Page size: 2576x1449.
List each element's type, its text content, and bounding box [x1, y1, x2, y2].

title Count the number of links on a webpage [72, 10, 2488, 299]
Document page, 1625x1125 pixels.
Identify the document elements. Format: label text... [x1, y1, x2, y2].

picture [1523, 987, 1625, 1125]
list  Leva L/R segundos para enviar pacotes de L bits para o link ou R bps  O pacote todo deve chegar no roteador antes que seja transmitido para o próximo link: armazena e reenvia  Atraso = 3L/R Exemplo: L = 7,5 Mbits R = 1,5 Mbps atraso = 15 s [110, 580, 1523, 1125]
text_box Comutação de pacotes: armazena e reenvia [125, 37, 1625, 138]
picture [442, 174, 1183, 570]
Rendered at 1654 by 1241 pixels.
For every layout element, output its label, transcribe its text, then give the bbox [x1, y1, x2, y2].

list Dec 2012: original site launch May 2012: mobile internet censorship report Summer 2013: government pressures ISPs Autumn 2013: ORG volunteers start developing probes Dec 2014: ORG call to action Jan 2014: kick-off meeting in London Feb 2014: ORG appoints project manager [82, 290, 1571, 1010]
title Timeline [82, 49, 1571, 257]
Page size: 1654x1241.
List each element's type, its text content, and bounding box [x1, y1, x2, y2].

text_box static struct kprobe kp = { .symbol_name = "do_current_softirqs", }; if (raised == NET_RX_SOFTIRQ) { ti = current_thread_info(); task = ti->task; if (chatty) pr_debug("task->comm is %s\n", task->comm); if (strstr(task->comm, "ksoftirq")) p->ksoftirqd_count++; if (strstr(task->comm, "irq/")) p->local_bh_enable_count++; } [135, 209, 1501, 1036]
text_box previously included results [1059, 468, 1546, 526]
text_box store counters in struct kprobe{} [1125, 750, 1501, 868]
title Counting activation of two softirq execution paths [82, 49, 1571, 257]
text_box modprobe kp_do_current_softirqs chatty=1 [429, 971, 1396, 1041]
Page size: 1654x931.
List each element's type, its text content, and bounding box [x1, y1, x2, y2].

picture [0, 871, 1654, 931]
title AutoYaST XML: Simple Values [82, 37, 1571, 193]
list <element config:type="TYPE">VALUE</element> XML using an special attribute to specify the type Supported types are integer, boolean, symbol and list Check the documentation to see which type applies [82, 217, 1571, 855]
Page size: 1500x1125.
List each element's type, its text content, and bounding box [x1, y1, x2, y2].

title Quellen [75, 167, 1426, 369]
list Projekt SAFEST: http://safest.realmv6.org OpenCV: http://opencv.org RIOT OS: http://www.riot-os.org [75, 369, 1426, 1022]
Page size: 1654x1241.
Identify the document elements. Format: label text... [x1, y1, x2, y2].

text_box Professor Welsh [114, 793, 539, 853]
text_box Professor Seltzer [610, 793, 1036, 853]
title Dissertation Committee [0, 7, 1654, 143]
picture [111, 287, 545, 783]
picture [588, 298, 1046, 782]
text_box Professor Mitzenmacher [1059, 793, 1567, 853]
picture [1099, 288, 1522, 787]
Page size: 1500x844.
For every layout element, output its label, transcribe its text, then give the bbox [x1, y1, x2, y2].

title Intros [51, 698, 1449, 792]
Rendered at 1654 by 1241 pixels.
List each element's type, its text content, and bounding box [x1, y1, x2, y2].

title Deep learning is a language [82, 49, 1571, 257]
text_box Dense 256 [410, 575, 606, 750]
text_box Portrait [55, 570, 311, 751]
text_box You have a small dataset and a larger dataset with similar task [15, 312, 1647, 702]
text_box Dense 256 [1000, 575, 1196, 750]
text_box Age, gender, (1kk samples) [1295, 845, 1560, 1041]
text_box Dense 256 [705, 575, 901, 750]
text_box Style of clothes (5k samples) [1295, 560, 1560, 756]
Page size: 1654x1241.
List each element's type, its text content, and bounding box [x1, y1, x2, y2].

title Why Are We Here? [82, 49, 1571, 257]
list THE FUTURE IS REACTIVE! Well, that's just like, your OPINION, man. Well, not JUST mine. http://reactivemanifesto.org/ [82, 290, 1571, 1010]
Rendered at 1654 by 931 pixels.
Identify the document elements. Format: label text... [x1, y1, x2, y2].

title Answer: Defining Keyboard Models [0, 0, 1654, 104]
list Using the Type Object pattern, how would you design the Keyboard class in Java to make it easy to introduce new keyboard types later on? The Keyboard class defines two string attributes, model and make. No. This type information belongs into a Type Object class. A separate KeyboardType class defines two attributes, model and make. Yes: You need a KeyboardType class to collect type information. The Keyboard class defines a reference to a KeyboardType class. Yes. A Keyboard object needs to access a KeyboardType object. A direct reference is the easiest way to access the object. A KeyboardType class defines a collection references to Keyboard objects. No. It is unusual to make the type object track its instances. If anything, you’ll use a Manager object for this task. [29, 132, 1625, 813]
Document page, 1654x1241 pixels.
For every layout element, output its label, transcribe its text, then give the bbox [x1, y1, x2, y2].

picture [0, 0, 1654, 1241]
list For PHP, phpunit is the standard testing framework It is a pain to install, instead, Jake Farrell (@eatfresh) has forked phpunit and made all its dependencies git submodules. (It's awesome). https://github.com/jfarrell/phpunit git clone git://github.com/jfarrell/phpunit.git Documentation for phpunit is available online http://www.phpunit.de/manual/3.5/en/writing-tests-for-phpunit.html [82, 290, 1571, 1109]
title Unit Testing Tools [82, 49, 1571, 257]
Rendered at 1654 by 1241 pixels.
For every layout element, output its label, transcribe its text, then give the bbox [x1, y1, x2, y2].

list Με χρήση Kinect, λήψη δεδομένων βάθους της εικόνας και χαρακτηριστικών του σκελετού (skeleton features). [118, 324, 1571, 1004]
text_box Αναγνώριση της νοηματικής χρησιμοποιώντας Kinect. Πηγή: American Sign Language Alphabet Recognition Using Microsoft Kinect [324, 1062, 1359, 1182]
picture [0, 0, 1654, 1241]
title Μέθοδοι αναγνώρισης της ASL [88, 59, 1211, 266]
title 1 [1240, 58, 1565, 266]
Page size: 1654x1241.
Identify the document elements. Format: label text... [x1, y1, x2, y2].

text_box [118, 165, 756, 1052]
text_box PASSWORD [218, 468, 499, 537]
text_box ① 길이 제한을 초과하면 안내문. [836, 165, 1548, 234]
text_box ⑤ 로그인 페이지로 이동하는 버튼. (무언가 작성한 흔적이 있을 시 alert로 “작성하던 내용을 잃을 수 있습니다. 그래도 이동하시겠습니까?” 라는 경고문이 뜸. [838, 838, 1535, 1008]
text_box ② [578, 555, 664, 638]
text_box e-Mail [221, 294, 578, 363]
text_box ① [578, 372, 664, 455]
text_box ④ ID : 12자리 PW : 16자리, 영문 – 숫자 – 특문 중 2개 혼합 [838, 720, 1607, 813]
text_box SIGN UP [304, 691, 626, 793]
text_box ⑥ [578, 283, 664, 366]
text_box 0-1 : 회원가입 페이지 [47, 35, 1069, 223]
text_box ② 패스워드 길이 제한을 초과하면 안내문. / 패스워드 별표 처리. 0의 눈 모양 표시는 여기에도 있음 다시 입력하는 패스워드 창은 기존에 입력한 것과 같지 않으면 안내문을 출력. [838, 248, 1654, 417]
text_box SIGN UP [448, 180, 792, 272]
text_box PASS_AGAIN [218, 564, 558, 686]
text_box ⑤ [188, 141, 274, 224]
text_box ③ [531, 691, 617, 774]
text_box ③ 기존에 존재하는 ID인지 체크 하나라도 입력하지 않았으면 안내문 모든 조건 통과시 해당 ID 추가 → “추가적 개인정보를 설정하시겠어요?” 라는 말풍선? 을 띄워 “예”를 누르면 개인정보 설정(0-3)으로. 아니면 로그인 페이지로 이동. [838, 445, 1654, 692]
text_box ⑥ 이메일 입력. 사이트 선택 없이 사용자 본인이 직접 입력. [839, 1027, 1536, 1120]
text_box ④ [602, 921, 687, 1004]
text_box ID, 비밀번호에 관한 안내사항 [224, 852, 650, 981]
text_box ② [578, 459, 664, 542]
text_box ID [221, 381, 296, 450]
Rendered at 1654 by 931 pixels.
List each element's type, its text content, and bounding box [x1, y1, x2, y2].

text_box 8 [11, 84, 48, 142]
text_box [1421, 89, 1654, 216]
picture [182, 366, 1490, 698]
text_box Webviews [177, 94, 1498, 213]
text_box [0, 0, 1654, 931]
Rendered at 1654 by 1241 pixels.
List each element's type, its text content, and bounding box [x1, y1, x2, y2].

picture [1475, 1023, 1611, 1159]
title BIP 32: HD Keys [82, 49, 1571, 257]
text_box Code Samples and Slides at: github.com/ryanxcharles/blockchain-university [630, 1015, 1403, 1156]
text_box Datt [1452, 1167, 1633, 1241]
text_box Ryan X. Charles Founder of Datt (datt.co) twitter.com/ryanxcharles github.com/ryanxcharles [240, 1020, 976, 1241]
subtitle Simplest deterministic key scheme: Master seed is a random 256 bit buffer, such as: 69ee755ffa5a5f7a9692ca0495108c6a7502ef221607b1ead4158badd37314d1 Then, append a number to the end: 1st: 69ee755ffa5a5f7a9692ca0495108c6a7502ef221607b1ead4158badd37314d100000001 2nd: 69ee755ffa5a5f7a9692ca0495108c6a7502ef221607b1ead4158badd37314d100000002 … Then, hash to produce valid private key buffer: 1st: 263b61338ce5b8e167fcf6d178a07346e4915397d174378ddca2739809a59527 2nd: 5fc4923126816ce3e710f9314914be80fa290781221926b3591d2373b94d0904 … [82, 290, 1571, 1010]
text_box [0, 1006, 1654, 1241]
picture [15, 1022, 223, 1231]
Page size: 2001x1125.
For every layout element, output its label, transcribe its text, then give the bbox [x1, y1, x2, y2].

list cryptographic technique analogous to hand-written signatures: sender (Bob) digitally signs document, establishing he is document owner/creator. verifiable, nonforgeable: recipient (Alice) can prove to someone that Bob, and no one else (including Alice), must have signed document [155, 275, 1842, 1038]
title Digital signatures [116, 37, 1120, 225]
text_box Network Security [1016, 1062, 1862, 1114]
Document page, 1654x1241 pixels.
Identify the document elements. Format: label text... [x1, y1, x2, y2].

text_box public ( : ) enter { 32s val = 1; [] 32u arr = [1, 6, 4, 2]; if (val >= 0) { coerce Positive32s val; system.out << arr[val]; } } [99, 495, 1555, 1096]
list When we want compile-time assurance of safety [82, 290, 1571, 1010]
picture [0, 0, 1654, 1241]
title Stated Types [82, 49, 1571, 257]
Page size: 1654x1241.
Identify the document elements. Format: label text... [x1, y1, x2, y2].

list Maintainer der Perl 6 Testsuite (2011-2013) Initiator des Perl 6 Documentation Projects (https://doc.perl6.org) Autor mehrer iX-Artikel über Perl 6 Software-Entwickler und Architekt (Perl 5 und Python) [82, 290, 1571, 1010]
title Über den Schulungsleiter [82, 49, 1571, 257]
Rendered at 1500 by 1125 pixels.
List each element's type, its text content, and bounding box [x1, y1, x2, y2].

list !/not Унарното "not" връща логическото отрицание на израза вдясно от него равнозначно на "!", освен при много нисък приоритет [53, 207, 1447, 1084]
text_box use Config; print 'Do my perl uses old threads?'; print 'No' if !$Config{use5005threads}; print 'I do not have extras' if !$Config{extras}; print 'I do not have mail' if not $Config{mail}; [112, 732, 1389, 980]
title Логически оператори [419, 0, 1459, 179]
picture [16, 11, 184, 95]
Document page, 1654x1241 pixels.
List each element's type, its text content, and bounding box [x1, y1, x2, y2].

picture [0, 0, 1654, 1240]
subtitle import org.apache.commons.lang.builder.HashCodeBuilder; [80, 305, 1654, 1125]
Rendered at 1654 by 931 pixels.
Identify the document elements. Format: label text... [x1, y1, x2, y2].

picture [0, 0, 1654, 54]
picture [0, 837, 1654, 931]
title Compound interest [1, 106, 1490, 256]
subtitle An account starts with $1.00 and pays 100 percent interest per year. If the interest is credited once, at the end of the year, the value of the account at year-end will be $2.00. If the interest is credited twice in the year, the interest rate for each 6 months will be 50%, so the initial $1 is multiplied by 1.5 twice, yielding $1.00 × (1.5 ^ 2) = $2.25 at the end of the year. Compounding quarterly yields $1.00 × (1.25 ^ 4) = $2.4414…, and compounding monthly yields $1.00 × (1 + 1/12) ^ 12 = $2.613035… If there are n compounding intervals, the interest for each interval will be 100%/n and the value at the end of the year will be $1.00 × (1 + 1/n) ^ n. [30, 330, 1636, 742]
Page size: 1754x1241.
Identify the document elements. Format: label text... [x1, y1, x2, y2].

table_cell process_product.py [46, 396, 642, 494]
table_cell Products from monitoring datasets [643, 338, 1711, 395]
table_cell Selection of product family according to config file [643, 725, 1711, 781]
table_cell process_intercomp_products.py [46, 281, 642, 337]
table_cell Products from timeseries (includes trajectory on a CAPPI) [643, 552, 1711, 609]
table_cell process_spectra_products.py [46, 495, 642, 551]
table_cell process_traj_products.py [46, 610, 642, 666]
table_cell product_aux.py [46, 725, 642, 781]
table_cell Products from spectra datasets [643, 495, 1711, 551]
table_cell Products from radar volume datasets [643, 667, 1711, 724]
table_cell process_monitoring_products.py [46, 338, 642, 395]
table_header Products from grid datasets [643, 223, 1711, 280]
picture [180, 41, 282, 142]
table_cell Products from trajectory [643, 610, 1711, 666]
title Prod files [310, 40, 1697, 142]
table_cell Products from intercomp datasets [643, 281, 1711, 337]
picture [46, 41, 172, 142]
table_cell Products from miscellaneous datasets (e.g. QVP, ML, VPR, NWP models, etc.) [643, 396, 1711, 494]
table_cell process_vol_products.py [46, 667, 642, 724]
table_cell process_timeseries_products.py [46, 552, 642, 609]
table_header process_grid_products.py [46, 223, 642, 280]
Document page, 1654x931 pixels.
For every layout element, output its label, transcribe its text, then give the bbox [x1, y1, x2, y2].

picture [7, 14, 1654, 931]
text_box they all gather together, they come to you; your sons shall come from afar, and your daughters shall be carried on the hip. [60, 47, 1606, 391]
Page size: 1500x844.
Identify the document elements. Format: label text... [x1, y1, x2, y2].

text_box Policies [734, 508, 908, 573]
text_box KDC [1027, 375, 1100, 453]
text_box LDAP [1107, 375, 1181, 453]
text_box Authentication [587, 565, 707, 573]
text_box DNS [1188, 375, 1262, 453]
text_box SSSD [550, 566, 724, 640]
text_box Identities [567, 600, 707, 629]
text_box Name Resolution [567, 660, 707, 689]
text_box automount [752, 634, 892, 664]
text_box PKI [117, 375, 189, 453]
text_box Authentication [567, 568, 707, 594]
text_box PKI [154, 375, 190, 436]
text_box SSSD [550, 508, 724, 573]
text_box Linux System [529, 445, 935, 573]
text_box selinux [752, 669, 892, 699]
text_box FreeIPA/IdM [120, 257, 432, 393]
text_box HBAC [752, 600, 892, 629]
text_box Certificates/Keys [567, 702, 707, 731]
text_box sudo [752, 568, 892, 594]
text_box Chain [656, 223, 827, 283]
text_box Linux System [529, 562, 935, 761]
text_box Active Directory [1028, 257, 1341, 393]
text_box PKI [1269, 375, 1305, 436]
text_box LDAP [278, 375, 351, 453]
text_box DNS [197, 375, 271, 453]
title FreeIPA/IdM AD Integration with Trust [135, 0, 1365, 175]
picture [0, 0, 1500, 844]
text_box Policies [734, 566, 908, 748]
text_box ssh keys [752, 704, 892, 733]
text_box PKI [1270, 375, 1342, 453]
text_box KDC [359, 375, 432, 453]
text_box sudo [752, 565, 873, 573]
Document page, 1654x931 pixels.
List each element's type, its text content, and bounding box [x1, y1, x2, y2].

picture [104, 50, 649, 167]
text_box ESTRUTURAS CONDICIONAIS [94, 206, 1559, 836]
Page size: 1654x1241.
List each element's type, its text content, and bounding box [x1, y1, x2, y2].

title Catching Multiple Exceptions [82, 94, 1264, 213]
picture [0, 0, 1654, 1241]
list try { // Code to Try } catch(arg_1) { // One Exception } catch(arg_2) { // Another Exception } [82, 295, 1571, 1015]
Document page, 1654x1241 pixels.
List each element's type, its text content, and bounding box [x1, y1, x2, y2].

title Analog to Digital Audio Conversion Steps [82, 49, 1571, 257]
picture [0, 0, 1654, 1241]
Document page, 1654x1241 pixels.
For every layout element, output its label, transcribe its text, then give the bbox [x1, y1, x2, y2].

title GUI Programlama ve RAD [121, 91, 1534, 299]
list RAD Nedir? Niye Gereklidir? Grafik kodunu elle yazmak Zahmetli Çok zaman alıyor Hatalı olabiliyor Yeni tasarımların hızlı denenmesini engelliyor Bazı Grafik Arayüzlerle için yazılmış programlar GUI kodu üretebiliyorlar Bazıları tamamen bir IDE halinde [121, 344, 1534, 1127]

◆ ◆ ◆ ◆ ◆

Reproduce verbatim the lines of the material that begin with the line containing "Page size: 1654x931." and end with the line containing "list THE FUTURE", including both of those lines.

• **Written solution**:
Page size: 1654x931.
List each element's type, its text content, and bounding box [x1, y1, x2, y2].

picture [0, 871, 1654, 931]
title AutoYaST XML: Simple Values [82, 37, 1571, 193]
list <element config:type="TYPE">VALUE</element> XML using an special attribute to specify the type Supported types are integer, boolean, symbol and list Check the documentation to see which type applies [82, 217, 1571, 855]
Page size: 1500x1125.
List each element's type, its text content, and bounding box [x1, y1, x2, y2].

title Quellen [75, 167, 1426, 369]
list Projekt SAFEST: http://safest.realmv6.org OpenCV: http://opencv.org RIOT OS: http://www.riot-os.org [75, 369, 1426, 1022]
Page size: 1654x1241.
Identify the document elements. Format: label text... [x1, y1, x2, y2].

text_box Professor Welsh [114, 793, 539, 853]
text_box Professor Seltzer [610, 793, 1036, 853]
title Dissertation Committee [0, 7, 1654, 143]
picture [111, 287, 545, 783]
picture [588, 298, 1046, 782]
text_box Professor Mitzenmacher [1059, 793, 1567, 853]
picture [1099, 288, 1522, 787]
Page size: 1500x844.
For every layout element, output its label, transcribe its text, then give the bbox [x1, y1, x2, y2].

title Intros [51, 698, 1449, 792]
Rendered at 1654 by 1241 pixels.
List each element's type, its text content, and bounding box [x1, y1, x2, y2].

title Deep learning is a language [82, 49, 1571, 257]
text_box Dense 256 [410, 575, 606, 750]
text_box Portrait [55, 570, 311, 751]
text_box You have a small dataset and a larger dataset with similar task [15, 312, 1647, 702]
text_box Dense 256 [1000, 575, 1196, 750]
text_box Age, gender, (1kk samples) [1295, 845, 1560, 1041]
text_box Dense 256 [705, 575, 901, 750]
text_box Style of clothes (5k samples) [1295, 560, 1560, 756]
Page size: 1654x1241.
List each element's type, its text content, and bounding box [x1, y1, x2, y2].

title Why Are We Here? [82, 49, 1571, 257]
list THE FUTURE IS REACTIVE! Well, that's just like, your OPINION, man. Well, not JUST mine. http://reactivemanifesto.org/ [82, 290, 1571, 1010]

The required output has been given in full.